QUIET PERCH — A snowy owl sits atop a fence post after being released along the shore of Duxbury Beach in Duxbury, Mass., south of Boston. The NYS DEC is urging caution when observing winter raptors. (AP Photo)

DEC gives tips to safely watch winter raptors

Published Feb 11, 2018 at 9:00am

ALBANY — The New York State Department of Environmental Conservation is asking that anyone observing birds and other wildlife do so in a manner that is legal, safe and does not harm wildlife. Tips for safe observation of birds is available at www.dec.ny.gov/outdoor.

“Winter is a great time to get out and watch birds, but it is also a crucial period of survival for them,” DEC Commissioner Basil Seggos said.

Winter provides a rare opportunity to view snowy owls, short-eared owls, rough-legged hawks and other birds of prey. These birds, which are known as winter raptors, spend much of the year in the Canadian tundra breeding, raising young and hunting. They migrate to upstate New York in the winter, and may easily be seen roosting or soaring in or near open fields.

Raptor populations are lower during the winter and are harder to locate under the snow. They need more energy to stay warm. These birds roost, or rest, for long periods of time to conserve their energy.

“We are fortunate to have rare and beautiful birds, including the vulnerable Snowy Owl, spending time in New York during the winter. We hope that birders and photographers will do their part to ensure the safety and success of these species,” Audubon New York Bird Conservation Director Jillian Liner said.

Photography tips

Most birders recognize winter raptors’ needs and observe them from a distance. Sometimes they wish to observe and photograph these birds up close, so they approach them and flush them from their arming place and cause them to fly.
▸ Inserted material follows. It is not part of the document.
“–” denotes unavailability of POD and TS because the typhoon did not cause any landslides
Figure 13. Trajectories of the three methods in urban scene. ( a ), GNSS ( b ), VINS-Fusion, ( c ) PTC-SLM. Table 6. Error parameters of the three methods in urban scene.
If this happens several times birds can lose energy reserves. This ca impact their ability to return to the Canadian tundra in the spring to breed and sometimes results in death.

“Put the birds first and give them space,” Liner said. “Flushing a bird from its perch causes them to lose energy which can have detrimental consequences. If you are patient you will get the look and the photo you are hoping for.”

No trespassing

The DEC has received numerous complaints of people trespassing on private or congregating unsafely on roads to observe winter raptors. The first practice is illegal and the second is dangerous.

Do not enter private property without permission of the landowner. Park cars well to the side of the road, completely out of travel lanes. Stay off the road while observing birds and pay attention to traffic, not birds, when crossing roads.